I have a brother that is almost 10 years younger than me. We get along just fine, but he moved away to California a few years ago. Him and I are in very different stages of our lives and as much as I love him, we don’t have a lot in common.

I am divorced and remarried. If you are (or have ever been) in that situation, you realize that your second set of in-laws are not quite the same as the first. (Hopefully they are better!) But being my age and our marriage being newer, there just isn’t that deep level of familial closeness. It’s a bit harder to connect to the “nieces and nephews” when you come into their lives later. It can be difficult when you are not your spouses first spouse.

But, of course, as you know, family means a lot of different things these days. Family is about so much more…

When I think about family these days, right now, I think about my husband and my 3 kids. “My Family” starts with me and goes downward in the family tree. I am hoping to establish a close family tree from here on out. I hope that my kids will always stay close (even if not physically), and I hope to be a part of their kids’ lives as well. But all of that is in the future.

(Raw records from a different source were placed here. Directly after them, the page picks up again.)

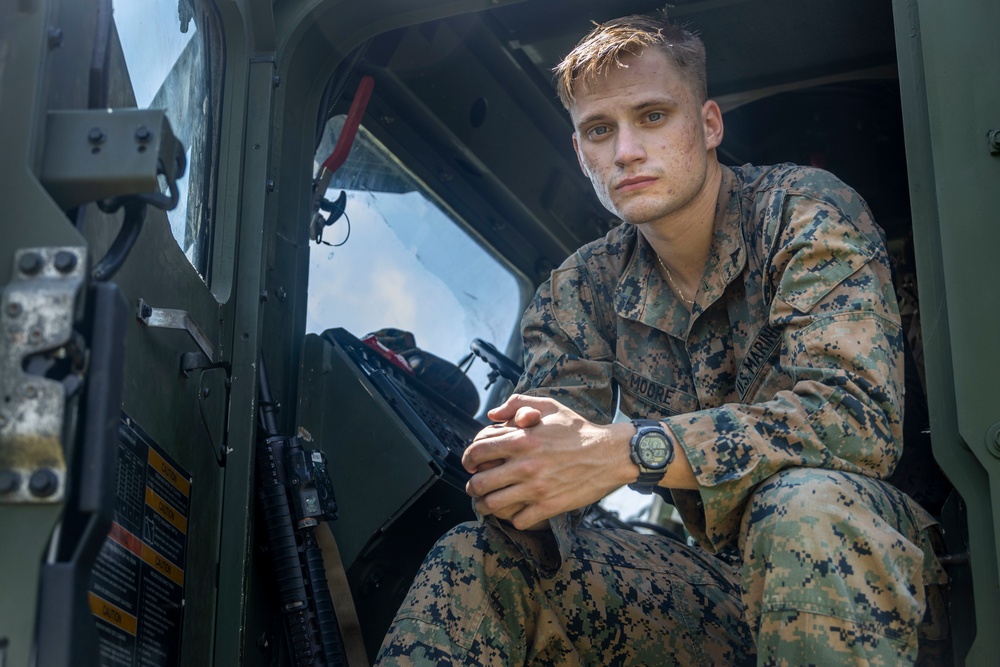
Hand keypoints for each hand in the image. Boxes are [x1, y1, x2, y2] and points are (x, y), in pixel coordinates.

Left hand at [463, 394, 634, 529]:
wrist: (610, 453)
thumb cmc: (579, 429)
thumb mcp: (549, 406)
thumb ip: (517, 404)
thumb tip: (492, 415)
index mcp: (521, 439)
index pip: (477, 452)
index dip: (467, 459)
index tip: (471, 465)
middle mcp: (525, 464)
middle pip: (479, 483)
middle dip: (472, 487)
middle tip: (475, 488)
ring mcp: (536, 487)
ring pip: (493, 505)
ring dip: (486, 506)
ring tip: (488, 504)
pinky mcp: (549, 506)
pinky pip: (518, 520)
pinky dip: (514, 518)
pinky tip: (518, 511)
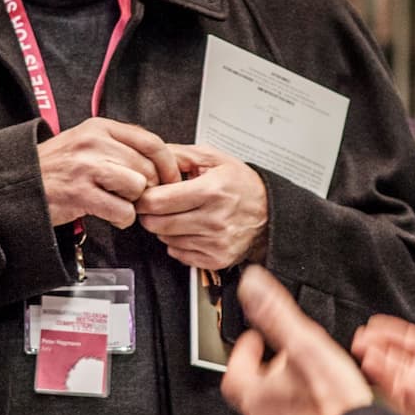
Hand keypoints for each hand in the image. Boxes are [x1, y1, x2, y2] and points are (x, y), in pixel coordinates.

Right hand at [37, 118, 180, 227]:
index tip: (171, 178)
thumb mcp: (87, 142)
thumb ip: (120, 145)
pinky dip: (122, 219)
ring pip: (137, 187)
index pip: (151, 142)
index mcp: (100, 127)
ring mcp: (86, 168)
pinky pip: (122, 211)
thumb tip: (160, 160)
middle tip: (137, 197)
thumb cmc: (57, 166)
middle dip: (148, 187)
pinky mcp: (80, 194)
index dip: (167, 164)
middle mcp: (94, 143)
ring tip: (118, 202)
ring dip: (133, 202)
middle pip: (147, 167)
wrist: (20, 182)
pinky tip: (111, 215)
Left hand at [135, 144, 267, 268]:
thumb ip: (180, 155)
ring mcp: (215, 243)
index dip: (144, 197)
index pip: (157, 202)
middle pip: (156, 223)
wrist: (270, 213)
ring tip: (180, 214)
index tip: (145, 193)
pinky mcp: (216, 259)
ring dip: (165, 227)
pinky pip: (178, 254)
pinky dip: (177, 242)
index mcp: (211, 191)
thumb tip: (151, 158)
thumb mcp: (214, 158)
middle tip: (158, 204)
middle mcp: (213, 220)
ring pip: (165, 239)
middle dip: (150, 213)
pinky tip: (189, 229)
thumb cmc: (242, 184)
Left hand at [222, 265, 374, 414]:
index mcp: (256, 393)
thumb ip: (276, 314)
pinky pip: (298, 413)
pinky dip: (305, 400)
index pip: (234, 372)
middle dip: (266, 365)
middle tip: (280, 350)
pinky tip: (323, 394)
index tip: (254, 336)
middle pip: (253, 387)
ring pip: (275, 402)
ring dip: (286, 384)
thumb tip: (252, 282)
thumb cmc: (332, 404)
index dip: (242, 351)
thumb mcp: (305, 346)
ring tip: (304, 369)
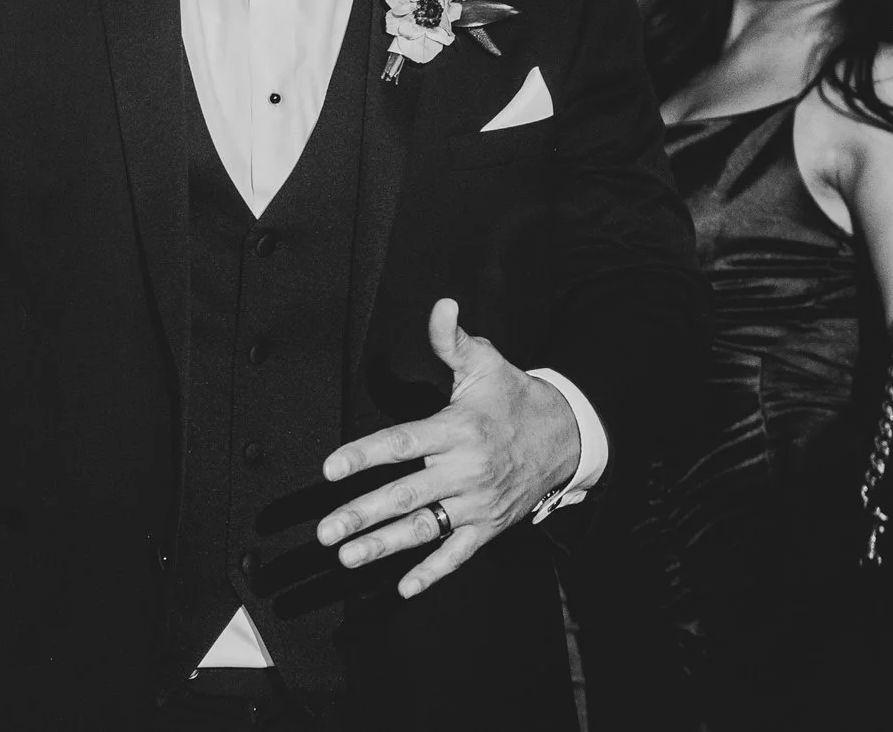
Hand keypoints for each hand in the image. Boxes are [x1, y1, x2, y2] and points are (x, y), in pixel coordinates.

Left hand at [313, 299, 580, 598]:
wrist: (566, 436)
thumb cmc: (514, 397)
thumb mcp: (485, 362)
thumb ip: (452, 339)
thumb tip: (442, 305)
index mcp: (457, 430)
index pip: (402, 443)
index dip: (365, 454)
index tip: (331, 467)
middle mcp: (465, 470)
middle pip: (406, 494)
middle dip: (363, 513)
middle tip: (326, 531)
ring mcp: (477, 502)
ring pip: (425, 528)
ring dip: (384, 546)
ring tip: (348, 557)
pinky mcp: (489, 525)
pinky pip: (458, 553)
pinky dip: (433, 572)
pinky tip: (404, 588)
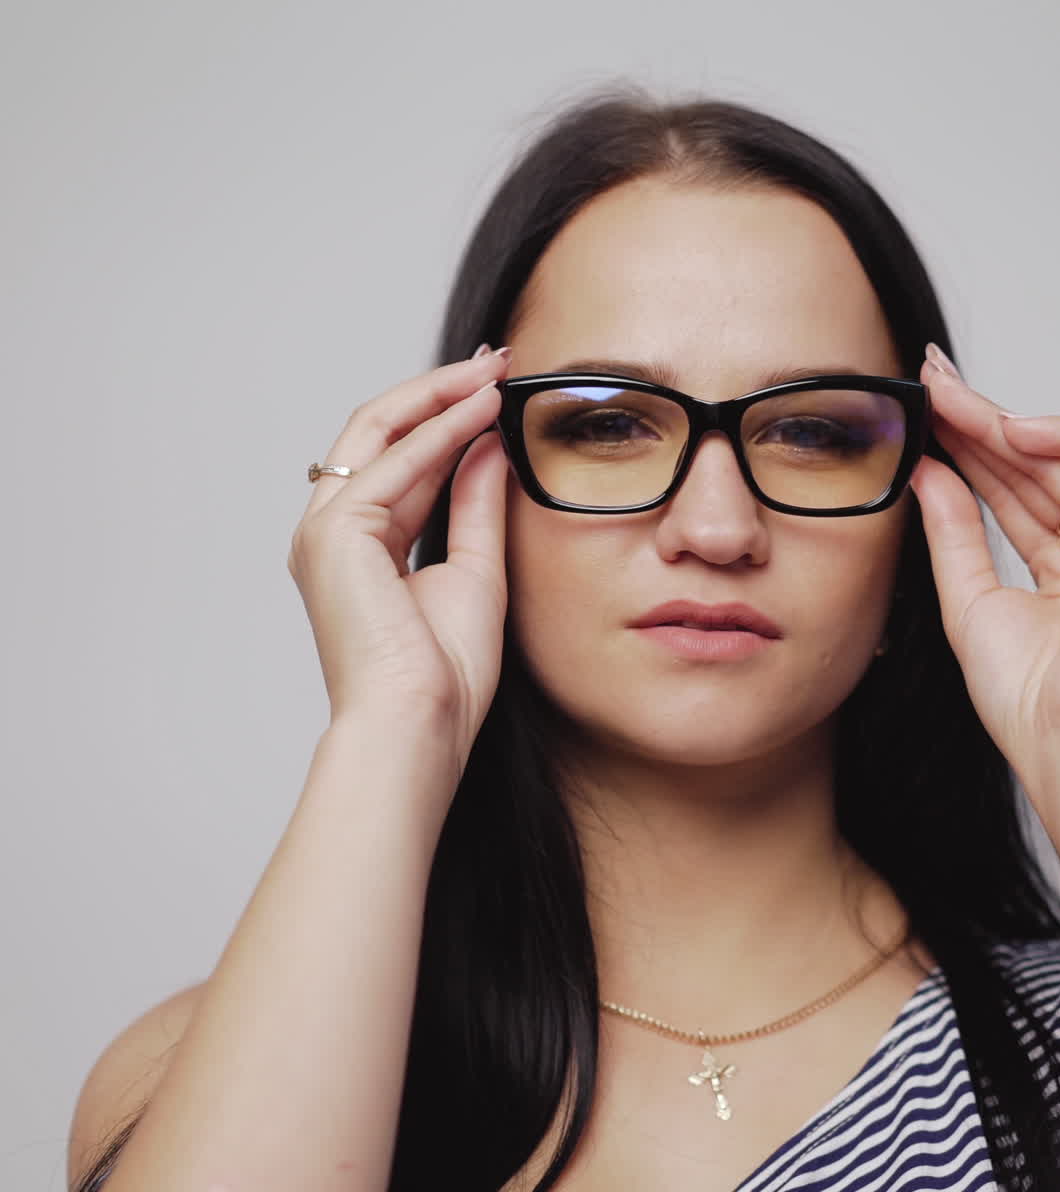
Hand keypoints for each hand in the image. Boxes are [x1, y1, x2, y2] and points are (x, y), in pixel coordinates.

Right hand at [288, 346, 512, 760]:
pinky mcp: (335, 533)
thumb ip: (476, 504)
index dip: (450, 420)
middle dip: (440, 393)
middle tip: (495, 363)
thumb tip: (489, 444)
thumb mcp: (475, 571)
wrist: (419, 725)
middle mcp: (333, 532)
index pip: (403, 461)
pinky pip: (393, 462)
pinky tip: (480, 408)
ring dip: (440, 397)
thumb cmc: (443, 674)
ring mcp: (326, 531)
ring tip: (494, 371)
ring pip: (379, 432)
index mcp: (362, 548)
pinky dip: (440, 430)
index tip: (497, 390)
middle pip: (380, 434)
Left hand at [908, 344, 1059, 790]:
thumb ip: (953, 530)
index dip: (965, 451)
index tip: (923, 413)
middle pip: (1030, 471)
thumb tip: (927, 470)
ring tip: (949, 394)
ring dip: (1004, 424)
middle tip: (930, 380)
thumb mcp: (967, 598)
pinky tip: (1008, 424)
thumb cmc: (1023, 695)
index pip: (1007, 495)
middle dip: (978, 424)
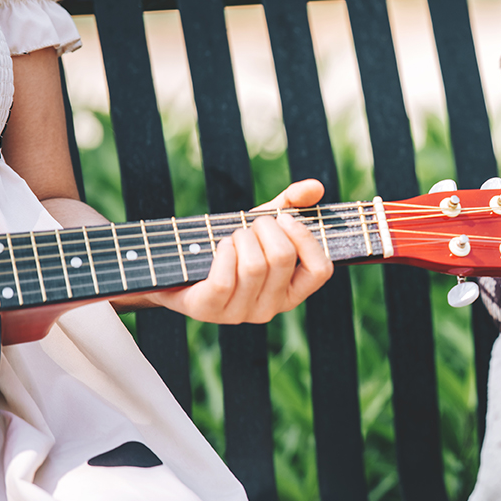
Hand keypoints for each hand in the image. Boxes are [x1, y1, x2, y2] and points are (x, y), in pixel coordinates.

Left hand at [149, 179, 333, 323]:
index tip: (285, 218)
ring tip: (232, 236)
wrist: (180, 263)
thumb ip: (292, 204)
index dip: (306, 238)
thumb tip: (316, 187)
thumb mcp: (263, 224)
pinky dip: (223, 252)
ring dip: (240, 237)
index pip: (320, 270)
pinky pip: (225, 279)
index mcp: (291, 291)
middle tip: (251, 224)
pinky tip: (220, 245)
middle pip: (282, 257)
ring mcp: (241, 313)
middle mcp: (271, 308)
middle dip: (264, 227)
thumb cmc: (232, 245)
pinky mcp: (210, 311)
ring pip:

But “My Family” doesn’t end there. The gym is my family too. Even as our gym family grows, I try and make a point to know something special and personal about each person that steps through our doors.

I look around the gym each day and see people that have been coming to the gym since we first opened. I see people that have gotten married. I see people that have had babies. I see couples that have met at the gym. I also see the people who have gotten divorced, I see the ones that have lost loved ones, and I see the ones that have suffered hard times in their lives.

I look around at events I get invited to. I notice the number of people that are gym members. I notice how many people have met new friends, roommates, and spouses at the gym. I notice how many people I get to know and be a part of their lives because of the physical and virtual space we call Recursive. Some of these people have been around for a long time, some for a short time, some are guests and visitors to the gym while traveling through the area.

Whatever your connection to the gym, you are my family. And I share your joys and I share your pain. You are my family and you are always welcome here. And if you are like me and don’t have a lot of blood relatives around, know that you are always welcome in my home, not just for the holidays, but anytime you need family. Family is important, and we are always here for you.